# Samyang to announce a 14mm f/2.8 RF and 85mm f/1.4 RF soon



## Canon Rumors Guy (Feb 26, 2019)

> Samyang has plans to announce 8 new lenses by the end of Q2 in 2019. The first lens they announced was the 10mm f/3.5 for the EF mount yesterday.
> It now that Samyang will launch two new manual focus lenses for Canon’s RF mount very soon.
> The two lenses coming will be a 14mm f/2.8 RF and an 85mm f/1.4 RF, as mentioned earlier, these are both manual focus lenses.
> We’re not sure if these are simply mount conversions of existing lenses or new optical designs.



Continue reading...


----------



## andrei1989 (Feb 26, 2019)

they seem to be only mount conversions, like the sony FE versions


----------



## 1Zach1 (Feb 26, 2019)

Well I was planning on getting the EF 14mm version, but I’ll wait and see how these come out.


----------



## BeenThere (Feb 26, 2019)

The OP photos of the lenses appear to have built in extensions to account for the RF flange distance difference from EF. So probably the same old optical formula with a new mount and MF.


----------



## Tom W (Feb 26, 2019)

andrei1989 said:


> they seem to be only mount conversions, like the sony FE versions


Most likely. A quick, inexpensive way for Samyang to get into the RF mount. And 2 reasonably good spots to hit, the 14 and 85.


----------



## LSXPhotog (Feb 26, 2019)

I really like the wide angle options we may have for the RF mount by the end of the year.


----------



## Treyarnon (Feb 26, 2019)

BeenThere said:


> The OP photos of the lenses appear to have built in extensions to account for the RF flange distance difference from EF. So probably the same old optical formula with a new mount and MF.

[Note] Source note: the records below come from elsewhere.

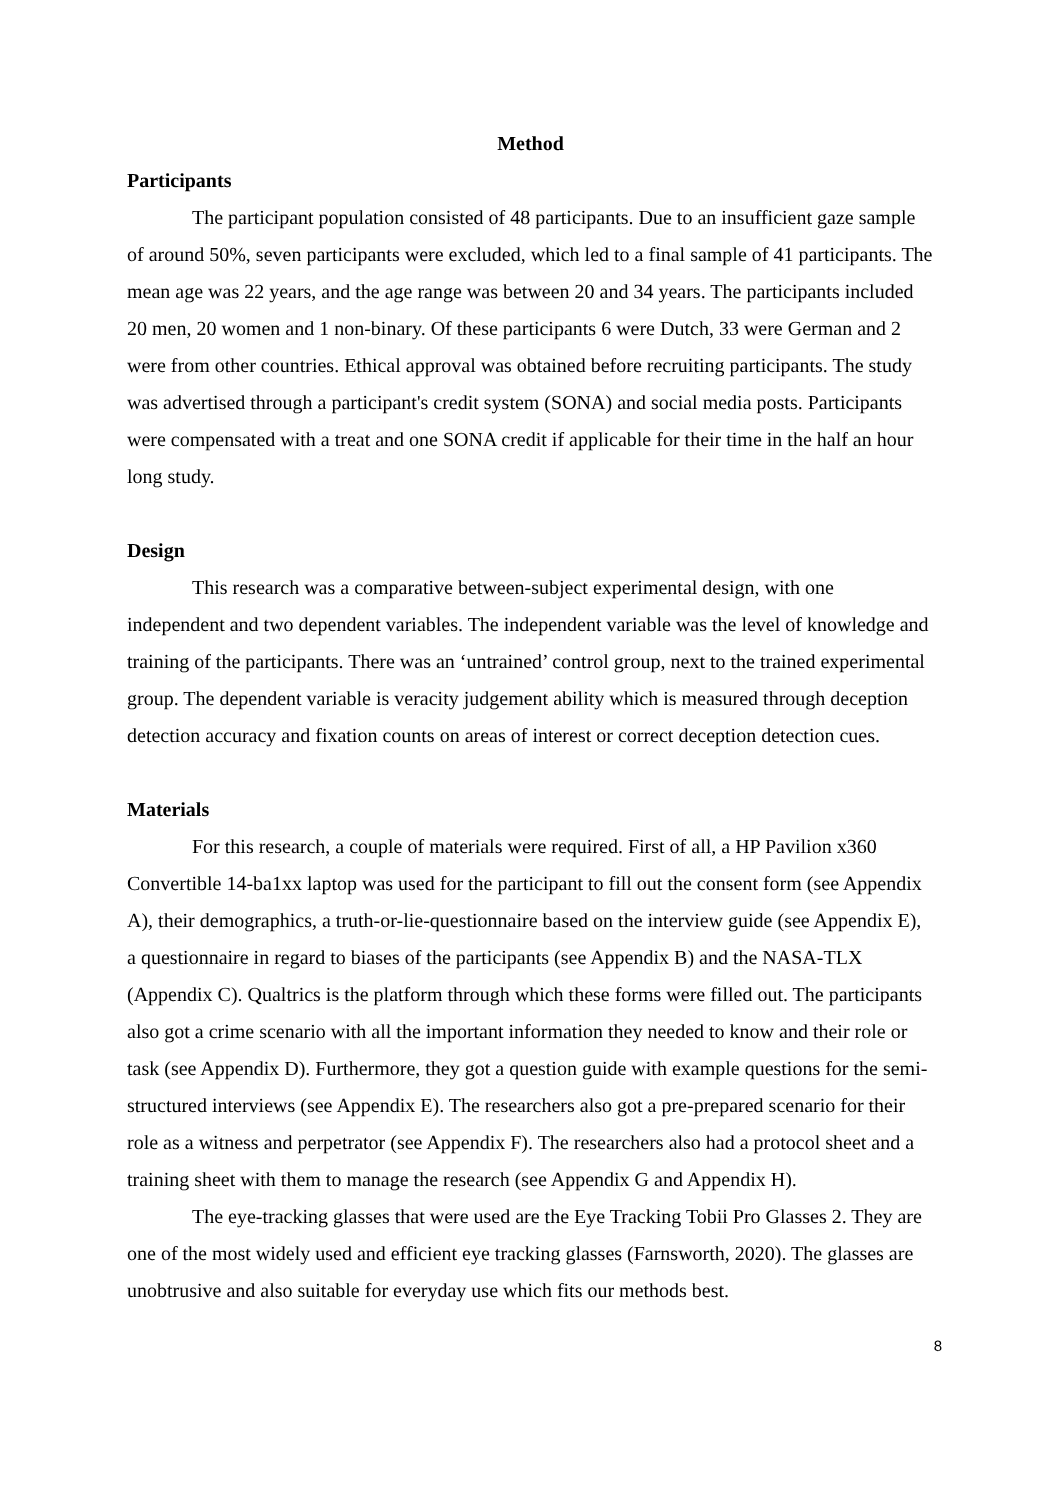Method
Participants
The participant population consisted of 48 participants. Due to an insufficient gaze sample of around 50%, seven participants were excluded, which led to a final sample of 41 participants. The mean age was 22 years, and the age range was between 20 and 34 years. The participants included 20 men, 20 women and 1 non-binary. Of these participants 6 were Dutch, 33 were German and 2 were from other countries. Ethical approval was obtained before recruiting participants. The study was advertised through a participant's credit system (SONA) and social media posts. Participants were compensated with a treat and one SONA credit if applicable for their time in the half an hour long study.
Design
This research was a comparative between-subject experimental design, with one independent and two dependent variables. The independent variable was the level of knowledge and training of the participants. There was an ‘untrained’ control group, next to the trained experimental group. The dependent variable is veracity judgement ability which is measured through deception detection accuracy and fixation counts on areas of interest or correct deception detection cues.
Materials
For this research, a couple of materials were required. First of all, a HP Pavilion x360 Convertible 14-ba1xx laptop was used for the participant to fill out the consent form (see Appendix A), their demographics, a truth-or-lie-questionnaire based on the interview guide (see Appendix E), a questionnaire in regard to biases of the participants (see Appendix B) and the NASA-TLX (Appendix C). Qualtrics is the platform through which these forms were filled out. The participants also got a crime scenario with all the important information they needed to know and their role or task (see Appendix D). Furthermore, they got a question guide with example questions for the semi-structured interviews (see Appendix E). The researchers also got a pre-prepared scenario for their role as a witness and perpetrator (see Appendix F). The researchers also had a protocol sheet and a training sheet with them to manage the research (see Appendix G and Appendix H).
The eye-tracking glasses that were used are the Eye Tracking Tobii Pro Glasses 2. They are one of the most widely used and efficient eye tracking glasses (Farnsworth, 2020). The glasses are unobtrusive and also suitable for everyday use which fits our methods best.
8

Strange then that they are using the older manual focus optical design and not their newer AF one.


----------



## Tom W (Feb 26, 2019)

Treyarnon said:


> Strange then that they are using the older manual focus optical design and not their newer AF one.



They probably don't have the technology to do AF on the RF mount yet. They're barely getting into AF on the EF mount.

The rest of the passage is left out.